Google Meet Premium Video Conferencing is Now Free For Everyone
Google’s premium video meetings are free for everyone and will roll out in the coming days.
With the move, any user will soon be able to host free video conferences on Meet, turning Google's previously business-only tool into a bigger rival to Zoom and others battling for users during the coronavirus outbreak.
Starting in early May, anyone with an email address can sign up for Meet and enjoy many of the same features available to our business and education users, such as simple scheduling and screen sharing, real-time captions, and layouts that adapt to your preference, including an expanded tiled view.
Beginning next week, Google will be gradually expanding its availability to more and more people over the following weeks. This means you might not be able to create meetings at meet.google.com right away, but you can sign up to be notified when it’s available.
Meet is designed, built and operated to be secure at scale. Since January, Google says it has seen Meet’s peak daily usage grow by 30x. As of this month, Meet is hosting 3 billion minutes of video meetings and adding roughly 3 million new users every day.

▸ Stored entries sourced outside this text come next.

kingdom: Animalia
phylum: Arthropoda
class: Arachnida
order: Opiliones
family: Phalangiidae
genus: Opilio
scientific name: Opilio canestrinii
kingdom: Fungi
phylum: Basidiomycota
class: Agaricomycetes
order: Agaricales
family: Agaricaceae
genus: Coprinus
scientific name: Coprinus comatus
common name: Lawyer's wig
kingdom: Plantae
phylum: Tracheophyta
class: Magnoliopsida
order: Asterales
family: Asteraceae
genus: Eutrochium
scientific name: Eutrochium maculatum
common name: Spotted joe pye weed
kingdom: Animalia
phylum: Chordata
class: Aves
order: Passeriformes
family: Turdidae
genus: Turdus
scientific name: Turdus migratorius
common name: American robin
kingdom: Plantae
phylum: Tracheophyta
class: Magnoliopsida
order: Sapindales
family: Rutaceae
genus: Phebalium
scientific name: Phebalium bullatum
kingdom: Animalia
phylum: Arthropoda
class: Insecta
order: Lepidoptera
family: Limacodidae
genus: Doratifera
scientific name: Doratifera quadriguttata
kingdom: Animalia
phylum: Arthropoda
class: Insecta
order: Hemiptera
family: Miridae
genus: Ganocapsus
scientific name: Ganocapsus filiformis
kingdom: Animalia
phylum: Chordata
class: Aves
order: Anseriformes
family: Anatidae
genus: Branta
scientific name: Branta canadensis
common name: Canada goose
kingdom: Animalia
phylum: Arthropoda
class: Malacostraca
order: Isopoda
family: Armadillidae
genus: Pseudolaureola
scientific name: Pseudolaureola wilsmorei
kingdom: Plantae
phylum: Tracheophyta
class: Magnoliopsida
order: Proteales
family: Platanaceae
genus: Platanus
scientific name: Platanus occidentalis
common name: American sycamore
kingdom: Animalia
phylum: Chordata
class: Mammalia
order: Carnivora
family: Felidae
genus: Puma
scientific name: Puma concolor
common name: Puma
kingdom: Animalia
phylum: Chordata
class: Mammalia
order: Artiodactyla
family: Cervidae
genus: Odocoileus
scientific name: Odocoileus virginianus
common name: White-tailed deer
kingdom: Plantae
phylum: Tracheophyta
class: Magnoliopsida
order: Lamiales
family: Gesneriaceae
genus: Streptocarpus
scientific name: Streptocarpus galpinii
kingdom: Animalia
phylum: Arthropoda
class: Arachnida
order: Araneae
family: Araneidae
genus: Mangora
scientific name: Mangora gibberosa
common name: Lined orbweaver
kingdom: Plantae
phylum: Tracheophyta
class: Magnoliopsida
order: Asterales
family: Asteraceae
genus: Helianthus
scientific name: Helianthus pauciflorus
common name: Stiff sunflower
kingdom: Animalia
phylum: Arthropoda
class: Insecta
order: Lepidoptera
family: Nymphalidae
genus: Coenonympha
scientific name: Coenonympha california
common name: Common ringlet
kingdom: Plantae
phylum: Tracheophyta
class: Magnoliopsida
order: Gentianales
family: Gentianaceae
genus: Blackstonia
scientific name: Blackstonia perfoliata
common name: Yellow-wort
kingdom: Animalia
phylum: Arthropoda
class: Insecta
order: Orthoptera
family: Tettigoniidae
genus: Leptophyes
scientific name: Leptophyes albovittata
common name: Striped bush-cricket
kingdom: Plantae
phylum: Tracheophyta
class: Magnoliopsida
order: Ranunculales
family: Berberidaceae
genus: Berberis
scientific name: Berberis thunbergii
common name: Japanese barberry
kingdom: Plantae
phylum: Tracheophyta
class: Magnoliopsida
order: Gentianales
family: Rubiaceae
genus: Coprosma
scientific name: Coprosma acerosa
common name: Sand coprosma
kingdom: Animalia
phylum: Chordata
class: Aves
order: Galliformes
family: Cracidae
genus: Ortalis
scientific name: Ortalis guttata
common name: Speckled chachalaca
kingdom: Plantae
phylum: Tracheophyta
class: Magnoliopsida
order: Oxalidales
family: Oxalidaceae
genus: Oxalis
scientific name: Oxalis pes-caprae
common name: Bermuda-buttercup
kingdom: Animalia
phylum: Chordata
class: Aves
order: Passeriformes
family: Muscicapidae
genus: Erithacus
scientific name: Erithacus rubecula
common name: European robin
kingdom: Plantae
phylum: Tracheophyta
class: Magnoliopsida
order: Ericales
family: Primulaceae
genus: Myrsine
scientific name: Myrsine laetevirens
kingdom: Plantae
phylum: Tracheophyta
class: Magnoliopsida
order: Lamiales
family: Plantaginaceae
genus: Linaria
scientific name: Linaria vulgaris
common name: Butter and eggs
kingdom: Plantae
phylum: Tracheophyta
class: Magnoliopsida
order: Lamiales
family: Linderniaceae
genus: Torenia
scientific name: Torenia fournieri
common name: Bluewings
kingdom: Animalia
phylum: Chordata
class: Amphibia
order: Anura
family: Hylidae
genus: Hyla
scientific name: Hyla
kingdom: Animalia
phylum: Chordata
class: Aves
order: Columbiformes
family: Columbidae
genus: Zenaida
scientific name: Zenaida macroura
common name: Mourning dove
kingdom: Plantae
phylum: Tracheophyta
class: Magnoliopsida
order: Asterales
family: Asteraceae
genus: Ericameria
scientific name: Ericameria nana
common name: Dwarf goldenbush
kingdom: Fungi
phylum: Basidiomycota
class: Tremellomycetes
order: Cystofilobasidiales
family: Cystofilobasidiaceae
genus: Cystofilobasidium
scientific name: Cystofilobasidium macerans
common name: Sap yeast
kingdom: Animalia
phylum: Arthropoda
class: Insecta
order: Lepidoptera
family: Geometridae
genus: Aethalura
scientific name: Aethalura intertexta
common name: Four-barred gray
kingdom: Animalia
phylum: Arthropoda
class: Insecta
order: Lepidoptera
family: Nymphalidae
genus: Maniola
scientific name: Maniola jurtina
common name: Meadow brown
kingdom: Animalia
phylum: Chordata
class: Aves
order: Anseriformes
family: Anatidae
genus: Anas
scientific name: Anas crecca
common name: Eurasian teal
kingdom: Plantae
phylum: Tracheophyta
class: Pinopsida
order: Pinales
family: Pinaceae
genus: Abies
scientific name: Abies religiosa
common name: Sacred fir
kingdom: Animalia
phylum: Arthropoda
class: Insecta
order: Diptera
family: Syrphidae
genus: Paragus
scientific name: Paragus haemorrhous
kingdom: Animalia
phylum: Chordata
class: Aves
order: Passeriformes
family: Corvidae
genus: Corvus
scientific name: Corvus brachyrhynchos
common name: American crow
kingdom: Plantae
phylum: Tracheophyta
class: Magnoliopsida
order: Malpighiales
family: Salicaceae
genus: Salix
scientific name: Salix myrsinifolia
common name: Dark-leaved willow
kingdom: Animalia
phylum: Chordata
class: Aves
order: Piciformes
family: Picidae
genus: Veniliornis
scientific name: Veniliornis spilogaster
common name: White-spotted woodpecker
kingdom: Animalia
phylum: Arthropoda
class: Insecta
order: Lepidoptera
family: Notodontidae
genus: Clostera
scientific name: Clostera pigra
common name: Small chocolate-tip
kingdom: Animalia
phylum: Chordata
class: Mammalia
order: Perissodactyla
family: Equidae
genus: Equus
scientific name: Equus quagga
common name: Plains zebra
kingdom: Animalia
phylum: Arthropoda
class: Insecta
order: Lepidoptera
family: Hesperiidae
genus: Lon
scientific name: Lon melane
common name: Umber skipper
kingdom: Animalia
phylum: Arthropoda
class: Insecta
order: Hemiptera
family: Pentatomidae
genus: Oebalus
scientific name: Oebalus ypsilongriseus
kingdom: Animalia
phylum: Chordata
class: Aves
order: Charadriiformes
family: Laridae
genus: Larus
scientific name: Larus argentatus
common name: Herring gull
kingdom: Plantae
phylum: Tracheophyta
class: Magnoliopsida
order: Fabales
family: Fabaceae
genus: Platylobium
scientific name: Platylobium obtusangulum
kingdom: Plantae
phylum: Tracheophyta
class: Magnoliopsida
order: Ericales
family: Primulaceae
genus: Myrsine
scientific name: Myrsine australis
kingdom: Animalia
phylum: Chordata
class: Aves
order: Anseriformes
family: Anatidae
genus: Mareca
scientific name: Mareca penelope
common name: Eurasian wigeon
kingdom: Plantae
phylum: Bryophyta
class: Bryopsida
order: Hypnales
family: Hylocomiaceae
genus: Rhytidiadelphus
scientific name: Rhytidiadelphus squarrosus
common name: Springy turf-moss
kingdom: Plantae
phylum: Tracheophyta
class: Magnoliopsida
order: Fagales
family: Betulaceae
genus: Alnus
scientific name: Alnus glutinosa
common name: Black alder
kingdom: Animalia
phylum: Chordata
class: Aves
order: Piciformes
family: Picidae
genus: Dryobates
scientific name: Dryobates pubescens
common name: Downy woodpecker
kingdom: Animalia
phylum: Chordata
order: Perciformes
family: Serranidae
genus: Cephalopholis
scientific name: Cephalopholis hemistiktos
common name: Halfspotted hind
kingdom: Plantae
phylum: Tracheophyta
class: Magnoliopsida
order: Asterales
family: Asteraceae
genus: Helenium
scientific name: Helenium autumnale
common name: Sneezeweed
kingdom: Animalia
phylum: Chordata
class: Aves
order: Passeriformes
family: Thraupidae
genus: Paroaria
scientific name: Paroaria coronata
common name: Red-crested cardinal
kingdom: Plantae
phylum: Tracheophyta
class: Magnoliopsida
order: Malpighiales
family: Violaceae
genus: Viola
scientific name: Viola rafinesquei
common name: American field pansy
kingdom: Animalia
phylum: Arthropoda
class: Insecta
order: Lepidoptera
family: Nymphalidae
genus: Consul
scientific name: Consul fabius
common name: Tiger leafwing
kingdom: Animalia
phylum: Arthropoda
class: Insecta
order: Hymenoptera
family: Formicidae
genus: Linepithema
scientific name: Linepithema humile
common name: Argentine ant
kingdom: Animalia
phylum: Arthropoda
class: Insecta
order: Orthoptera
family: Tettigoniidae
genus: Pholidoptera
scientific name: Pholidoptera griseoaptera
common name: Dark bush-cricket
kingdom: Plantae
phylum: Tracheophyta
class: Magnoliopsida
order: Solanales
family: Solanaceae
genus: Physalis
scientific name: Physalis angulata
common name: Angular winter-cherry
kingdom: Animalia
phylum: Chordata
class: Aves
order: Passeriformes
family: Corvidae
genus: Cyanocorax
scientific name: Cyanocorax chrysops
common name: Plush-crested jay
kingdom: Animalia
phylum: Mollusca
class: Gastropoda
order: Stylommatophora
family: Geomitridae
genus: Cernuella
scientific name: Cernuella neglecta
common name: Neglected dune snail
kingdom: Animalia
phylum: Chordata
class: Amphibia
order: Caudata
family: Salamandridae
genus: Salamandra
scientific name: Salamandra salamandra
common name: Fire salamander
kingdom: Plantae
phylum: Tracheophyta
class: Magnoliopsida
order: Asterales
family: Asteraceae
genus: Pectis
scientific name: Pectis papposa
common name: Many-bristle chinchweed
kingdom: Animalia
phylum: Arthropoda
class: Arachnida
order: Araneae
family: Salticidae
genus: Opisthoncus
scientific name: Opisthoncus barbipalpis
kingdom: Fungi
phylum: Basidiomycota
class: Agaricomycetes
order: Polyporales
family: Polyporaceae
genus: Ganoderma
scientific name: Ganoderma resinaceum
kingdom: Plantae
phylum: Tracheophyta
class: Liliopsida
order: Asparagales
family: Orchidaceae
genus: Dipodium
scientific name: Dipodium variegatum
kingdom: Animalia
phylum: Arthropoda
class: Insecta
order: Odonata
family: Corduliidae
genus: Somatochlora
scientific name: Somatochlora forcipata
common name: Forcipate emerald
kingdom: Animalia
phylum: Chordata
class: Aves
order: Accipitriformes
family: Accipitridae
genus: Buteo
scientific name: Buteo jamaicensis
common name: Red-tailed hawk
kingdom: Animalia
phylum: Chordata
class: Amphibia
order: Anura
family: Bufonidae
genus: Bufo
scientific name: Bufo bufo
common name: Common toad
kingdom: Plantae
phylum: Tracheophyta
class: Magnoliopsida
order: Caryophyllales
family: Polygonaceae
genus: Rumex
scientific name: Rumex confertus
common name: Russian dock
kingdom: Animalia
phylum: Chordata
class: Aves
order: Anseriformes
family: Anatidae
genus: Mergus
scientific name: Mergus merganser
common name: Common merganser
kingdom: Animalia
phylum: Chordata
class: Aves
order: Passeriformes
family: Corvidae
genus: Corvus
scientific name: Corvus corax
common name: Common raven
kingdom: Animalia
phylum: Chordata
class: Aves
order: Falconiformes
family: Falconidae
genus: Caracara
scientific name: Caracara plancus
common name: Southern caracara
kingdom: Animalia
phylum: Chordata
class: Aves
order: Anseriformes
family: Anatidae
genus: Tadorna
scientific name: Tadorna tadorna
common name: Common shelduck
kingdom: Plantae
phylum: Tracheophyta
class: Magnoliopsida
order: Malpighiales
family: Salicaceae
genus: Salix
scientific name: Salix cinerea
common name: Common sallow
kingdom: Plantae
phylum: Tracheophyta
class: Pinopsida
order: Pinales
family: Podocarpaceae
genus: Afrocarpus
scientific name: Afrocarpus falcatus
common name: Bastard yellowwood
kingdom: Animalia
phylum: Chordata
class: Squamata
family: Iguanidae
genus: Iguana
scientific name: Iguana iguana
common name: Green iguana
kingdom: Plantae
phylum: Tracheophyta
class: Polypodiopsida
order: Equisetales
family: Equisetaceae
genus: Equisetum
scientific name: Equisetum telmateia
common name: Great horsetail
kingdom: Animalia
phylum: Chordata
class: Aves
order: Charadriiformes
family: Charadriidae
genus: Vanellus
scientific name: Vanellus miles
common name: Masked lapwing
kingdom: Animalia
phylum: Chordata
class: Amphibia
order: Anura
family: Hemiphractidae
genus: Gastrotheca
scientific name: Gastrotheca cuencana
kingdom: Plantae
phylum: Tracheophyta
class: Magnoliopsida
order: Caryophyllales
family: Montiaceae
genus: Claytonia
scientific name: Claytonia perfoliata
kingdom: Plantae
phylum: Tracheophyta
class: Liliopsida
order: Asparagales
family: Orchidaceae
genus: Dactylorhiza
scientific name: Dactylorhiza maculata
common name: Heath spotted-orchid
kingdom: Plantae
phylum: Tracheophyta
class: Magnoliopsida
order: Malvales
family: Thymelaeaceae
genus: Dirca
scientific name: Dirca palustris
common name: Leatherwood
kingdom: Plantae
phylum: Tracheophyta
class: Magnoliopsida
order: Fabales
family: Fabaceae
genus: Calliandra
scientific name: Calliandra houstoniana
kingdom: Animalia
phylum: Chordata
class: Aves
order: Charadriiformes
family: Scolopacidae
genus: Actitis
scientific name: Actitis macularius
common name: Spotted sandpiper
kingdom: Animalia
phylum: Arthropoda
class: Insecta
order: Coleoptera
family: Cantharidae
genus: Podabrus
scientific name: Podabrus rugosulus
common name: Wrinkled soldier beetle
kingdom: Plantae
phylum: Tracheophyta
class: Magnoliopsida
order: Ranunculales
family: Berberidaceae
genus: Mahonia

And as of last week, Meet’s daily meeting participants surpassed 100 million.
Google says it designed Meet to operate on a secure foundation. Here are just a few of our default-on safety measures:
- Google provides a strong set of host controls such as the ability to admit or deny entry to a meeting, and mute or remove participants, if needed.
- The company does not allow anonymous users (i.e., without a Google Account) to join meetings created by individual accounts.
- Meet meeting codes are complex by default and therefore resilient to brute-force “guessing.”
- Meet video meetings are encrypted in transit, and all recordings stored in Google Drive are encrypted in transit and at rest.
- Google doesn’t require plugins to use Meet on the web. It works entirely in Chrome and other modern browsers, so it’s less vulnerable to security threats.
- On mobile, Google has dedicated Google Meet apps in the Apple App Store and Google Play Store.
- Meet users can enroll their account in Google’s Advanced Protection Program—Google's strongest protections available against phishing and account hijacking.
- Google Cloud undergoes regular security and privacy audits for all its services.
- Google says users' Meet data is not used for advertising, and the company doesn't sell users' data to third parties.
Meetings are limited to 60 minutes for the free product, though Google won’t enforce this time limit until after Sept. 30.
Groups within an organization can also use Meet to create video meetings that help coworkers connect one-on-one, collaborate as a team, and more. For organizations that aren’t already G Suite customers, Google announced G Suite Essentials. G Suite Essentials is designed for teams that need access to Meet’s more advanced features, such as dial-in phone numbers, larger meetings, and meeting recording. G Suite Essentials also includes Google Drive for secure access to all of a team’s content, and Docs, Sheets and Slides for content creation and real-time collaboration.
Through Sept. 30, Google is providing G Suite Essentials and all of these features free of charge.
Companies and organizations that use G Suite to power remote productivity already have access to Meet. Admins simply need to enable Meet. Google is providing three ways for new and current enterprise customers to access Meet through Sept. 30:
- Free access to Meet’s advanced features for all G Suite customers, such as the ability to live stream for up to 100,000 viewers within your domain.
- Free additional Meet licenses for existing G Suite customers without any amendments to their current contract.
- Free G Suite Essentials for enterprise customers.
Zoom Video Communications Inc, Microsoft’s Skype and Facebook’s Messenger introduced features this month to attract users as people barred from going out to socialize seek free options to connect with friends and family by online video.
Google also maintains Duo, a video calling app accessible only on smartphones.